> **DATA SECTION**
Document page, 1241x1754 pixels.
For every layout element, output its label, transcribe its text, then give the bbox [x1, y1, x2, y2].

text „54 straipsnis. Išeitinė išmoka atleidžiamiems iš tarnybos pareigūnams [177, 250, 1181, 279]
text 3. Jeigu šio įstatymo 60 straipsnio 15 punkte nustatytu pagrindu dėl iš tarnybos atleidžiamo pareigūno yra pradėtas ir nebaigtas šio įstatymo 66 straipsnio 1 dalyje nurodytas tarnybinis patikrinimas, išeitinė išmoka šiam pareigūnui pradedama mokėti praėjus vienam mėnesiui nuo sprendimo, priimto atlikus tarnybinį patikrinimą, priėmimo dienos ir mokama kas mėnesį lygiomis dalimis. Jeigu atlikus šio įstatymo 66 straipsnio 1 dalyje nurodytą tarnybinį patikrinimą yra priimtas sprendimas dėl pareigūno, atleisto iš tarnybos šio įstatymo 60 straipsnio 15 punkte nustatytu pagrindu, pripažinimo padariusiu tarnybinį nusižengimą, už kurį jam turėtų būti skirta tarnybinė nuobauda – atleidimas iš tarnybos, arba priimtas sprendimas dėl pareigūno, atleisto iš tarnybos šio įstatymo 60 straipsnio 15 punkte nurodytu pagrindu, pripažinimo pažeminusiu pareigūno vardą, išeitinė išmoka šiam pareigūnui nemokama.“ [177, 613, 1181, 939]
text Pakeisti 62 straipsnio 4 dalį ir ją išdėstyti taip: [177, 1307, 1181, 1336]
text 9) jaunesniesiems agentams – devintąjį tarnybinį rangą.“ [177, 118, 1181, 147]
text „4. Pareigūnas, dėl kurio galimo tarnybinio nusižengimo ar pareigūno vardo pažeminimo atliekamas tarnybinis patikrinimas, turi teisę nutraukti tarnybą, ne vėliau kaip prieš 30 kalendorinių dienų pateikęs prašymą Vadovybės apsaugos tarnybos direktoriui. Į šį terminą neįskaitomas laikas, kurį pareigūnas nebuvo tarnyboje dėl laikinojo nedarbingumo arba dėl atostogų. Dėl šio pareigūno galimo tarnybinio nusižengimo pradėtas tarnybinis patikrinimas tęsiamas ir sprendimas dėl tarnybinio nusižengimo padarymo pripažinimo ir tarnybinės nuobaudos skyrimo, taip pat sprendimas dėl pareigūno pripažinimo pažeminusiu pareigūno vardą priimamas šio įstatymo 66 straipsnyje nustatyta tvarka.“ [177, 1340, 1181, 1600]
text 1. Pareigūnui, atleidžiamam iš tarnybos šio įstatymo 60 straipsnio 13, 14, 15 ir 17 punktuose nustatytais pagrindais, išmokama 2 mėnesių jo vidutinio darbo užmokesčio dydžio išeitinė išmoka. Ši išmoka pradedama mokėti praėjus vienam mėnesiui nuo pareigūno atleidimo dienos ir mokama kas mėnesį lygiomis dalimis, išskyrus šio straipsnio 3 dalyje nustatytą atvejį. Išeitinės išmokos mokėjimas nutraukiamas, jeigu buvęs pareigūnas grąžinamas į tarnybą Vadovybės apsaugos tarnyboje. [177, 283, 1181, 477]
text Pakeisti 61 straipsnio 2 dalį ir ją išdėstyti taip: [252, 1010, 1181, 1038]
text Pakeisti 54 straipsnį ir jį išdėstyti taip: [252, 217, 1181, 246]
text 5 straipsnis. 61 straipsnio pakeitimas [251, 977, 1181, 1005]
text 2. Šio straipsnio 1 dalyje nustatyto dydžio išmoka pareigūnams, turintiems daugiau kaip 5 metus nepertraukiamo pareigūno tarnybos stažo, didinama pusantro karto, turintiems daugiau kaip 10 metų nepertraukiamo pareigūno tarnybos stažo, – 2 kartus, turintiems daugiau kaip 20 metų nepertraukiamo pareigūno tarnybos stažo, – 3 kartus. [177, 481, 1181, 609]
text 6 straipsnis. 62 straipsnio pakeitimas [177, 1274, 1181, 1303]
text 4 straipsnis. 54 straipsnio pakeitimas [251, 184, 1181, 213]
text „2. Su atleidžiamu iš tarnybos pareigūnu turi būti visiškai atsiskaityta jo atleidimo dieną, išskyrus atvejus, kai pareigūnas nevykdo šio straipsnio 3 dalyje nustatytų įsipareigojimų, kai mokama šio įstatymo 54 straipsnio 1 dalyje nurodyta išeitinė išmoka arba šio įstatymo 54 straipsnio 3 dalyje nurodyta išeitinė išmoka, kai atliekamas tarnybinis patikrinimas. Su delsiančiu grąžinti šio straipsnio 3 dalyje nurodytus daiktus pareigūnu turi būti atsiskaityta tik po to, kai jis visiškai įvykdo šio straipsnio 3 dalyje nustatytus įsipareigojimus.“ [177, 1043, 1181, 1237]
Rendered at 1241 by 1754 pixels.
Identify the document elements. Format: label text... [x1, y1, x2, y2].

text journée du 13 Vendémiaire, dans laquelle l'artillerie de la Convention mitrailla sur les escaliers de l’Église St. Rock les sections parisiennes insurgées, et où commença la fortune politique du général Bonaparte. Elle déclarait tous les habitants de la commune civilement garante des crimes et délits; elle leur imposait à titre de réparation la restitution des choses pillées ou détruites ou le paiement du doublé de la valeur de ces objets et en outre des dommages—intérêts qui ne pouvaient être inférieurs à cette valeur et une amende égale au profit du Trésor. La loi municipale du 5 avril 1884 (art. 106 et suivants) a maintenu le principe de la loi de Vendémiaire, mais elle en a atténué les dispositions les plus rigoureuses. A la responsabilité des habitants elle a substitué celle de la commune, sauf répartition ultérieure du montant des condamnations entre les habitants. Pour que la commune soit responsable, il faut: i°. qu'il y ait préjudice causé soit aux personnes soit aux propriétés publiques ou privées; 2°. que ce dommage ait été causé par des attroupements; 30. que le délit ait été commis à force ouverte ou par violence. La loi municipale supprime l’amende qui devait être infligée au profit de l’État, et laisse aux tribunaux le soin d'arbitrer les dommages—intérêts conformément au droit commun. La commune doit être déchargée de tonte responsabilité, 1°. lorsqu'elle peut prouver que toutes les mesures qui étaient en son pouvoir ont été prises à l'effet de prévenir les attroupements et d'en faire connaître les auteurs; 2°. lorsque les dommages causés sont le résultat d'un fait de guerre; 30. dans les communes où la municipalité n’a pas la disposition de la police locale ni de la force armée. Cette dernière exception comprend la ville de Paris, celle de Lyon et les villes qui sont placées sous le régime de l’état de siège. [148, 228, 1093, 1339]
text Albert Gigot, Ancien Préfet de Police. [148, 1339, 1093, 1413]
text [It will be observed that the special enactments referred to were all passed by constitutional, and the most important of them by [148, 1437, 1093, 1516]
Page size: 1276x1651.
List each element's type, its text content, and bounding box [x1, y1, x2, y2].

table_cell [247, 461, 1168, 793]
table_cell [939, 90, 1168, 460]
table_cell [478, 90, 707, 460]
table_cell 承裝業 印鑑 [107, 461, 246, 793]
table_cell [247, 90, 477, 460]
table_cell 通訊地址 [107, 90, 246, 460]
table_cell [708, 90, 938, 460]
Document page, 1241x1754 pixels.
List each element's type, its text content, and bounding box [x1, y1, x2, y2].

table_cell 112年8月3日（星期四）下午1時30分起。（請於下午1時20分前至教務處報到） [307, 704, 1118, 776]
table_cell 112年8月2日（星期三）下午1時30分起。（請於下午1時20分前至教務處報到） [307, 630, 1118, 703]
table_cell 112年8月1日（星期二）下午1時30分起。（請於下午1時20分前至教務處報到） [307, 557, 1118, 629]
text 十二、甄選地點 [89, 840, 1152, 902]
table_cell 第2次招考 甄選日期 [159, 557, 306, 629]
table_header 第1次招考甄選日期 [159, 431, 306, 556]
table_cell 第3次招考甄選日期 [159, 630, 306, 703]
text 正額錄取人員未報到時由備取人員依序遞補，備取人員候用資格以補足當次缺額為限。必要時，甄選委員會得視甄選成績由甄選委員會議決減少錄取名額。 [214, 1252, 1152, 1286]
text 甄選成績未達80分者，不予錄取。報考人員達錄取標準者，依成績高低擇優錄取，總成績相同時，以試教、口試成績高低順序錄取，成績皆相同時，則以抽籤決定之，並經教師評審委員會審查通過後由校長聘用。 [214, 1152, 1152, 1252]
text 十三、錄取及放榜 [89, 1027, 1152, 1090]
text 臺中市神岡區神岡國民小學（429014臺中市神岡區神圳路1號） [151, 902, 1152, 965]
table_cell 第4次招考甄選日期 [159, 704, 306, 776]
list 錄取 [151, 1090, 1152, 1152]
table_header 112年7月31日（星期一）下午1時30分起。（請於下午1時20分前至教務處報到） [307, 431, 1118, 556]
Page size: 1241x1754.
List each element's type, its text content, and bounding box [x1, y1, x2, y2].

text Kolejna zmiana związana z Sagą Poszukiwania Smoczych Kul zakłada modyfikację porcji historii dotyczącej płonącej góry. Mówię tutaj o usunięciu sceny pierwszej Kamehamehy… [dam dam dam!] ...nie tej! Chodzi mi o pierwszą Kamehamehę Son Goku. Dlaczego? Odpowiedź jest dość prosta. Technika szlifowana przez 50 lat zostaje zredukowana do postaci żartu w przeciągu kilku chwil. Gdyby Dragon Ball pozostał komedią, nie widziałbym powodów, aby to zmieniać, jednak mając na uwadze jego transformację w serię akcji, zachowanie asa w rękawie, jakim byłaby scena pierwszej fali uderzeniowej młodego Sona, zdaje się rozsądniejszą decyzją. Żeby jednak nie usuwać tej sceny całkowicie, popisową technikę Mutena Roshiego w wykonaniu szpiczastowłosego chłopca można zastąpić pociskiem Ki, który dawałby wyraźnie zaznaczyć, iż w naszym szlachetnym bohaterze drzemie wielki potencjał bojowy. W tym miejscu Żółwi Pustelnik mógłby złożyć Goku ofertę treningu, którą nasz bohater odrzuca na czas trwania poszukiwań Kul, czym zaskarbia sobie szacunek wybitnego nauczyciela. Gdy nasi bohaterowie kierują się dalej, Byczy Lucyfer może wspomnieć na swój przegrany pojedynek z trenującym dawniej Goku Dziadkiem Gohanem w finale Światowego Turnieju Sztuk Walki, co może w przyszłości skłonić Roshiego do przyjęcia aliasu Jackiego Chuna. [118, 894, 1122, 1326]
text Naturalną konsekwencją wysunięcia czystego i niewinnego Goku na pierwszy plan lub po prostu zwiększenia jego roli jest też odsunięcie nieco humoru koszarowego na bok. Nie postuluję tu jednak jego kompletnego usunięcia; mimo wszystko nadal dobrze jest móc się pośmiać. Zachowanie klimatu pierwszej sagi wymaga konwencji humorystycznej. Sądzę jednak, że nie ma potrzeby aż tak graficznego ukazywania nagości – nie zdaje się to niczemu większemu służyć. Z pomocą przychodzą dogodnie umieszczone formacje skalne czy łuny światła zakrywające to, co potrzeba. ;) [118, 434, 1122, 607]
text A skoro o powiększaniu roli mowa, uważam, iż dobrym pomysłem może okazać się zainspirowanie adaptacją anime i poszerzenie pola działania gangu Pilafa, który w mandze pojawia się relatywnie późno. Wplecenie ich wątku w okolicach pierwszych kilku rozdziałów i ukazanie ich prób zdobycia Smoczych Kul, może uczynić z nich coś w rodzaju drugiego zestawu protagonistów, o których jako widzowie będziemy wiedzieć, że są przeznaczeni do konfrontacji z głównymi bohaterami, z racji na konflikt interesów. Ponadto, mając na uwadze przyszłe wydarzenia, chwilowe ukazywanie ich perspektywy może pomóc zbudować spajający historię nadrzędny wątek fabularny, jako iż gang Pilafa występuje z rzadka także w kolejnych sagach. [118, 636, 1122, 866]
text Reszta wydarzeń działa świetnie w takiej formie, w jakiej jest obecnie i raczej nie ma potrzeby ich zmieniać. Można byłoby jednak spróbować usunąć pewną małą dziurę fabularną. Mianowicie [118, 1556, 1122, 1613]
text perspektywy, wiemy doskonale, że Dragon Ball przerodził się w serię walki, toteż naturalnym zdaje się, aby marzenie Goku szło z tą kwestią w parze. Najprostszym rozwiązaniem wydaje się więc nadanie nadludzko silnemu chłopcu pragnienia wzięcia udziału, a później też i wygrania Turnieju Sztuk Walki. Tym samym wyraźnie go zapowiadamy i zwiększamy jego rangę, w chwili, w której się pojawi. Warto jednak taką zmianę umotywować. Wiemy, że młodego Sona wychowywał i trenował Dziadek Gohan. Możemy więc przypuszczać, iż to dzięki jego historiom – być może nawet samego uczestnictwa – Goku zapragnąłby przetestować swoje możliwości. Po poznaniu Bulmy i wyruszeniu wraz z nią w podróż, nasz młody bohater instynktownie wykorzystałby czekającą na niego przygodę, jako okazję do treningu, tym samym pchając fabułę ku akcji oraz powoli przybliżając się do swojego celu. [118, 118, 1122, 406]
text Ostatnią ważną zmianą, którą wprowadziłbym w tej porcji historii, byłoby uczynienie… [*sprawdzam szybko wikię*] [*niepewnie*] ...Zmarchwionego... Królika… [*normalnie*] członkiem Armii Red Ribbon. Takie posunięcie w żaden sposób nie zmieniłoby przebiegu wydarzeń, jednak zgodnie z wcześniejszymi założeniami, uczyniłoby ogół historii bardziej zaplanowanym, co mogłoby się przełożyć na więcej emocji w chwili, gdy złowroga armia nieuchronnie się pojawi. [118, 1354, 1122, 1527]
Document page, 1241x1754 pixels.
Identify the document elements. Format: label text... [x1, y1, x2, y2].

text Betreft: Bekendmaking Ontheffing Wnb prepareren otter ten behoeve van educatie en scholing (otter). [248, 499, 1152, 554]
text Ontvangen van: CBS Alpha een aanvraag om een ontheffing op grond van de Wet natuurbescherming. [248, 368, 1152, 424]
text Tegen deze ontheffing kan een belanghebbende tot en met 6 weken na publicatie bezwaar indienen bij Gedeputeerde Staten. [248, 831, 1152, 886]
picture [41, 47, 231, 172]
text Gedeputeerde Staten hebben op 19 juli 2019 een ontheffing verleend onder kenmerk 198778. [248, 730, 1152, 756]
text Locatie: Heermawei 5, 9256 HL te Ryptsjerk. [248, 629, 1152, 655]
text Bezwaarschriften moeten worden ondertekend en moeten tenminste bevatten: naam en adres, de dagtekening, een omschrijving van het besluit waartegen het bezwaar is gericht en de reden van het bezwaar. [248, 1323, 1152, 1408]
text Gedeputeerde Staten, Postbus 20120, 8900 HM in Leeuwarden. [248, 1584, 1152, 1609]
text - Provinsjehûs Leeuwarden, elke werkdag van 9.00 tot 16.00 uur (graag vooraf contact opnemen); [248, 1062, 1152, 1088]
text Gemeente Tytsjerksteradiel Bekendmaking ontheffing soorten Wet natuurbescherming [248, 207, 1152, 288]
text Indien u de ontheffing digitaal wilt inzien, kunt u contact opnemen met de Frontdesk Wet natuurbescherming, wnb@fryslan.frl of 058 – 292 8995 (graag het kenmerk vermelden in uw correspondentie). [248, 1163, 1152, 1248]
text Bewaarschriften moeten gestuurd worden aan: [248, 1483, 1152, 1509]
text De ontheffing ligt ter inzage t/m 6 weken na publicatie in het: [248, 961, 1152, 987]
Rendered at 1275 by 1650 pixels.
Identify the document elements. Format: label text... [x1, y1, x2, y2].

> **WHAT IS NEEDED**
Format the data from the start through the line containing "For every layout", both included, as a Markdown table. Use the columns Row and Line, skipping blank lines.

> **SOLUTION BELOW**
| Row | Line |
|---|---|
| 1 | Document page, 1241x1754 pixels. |
| 2 | For every layout element, output its label, transcribe its text, then give the bbox [x1, y1, x2, y2]. |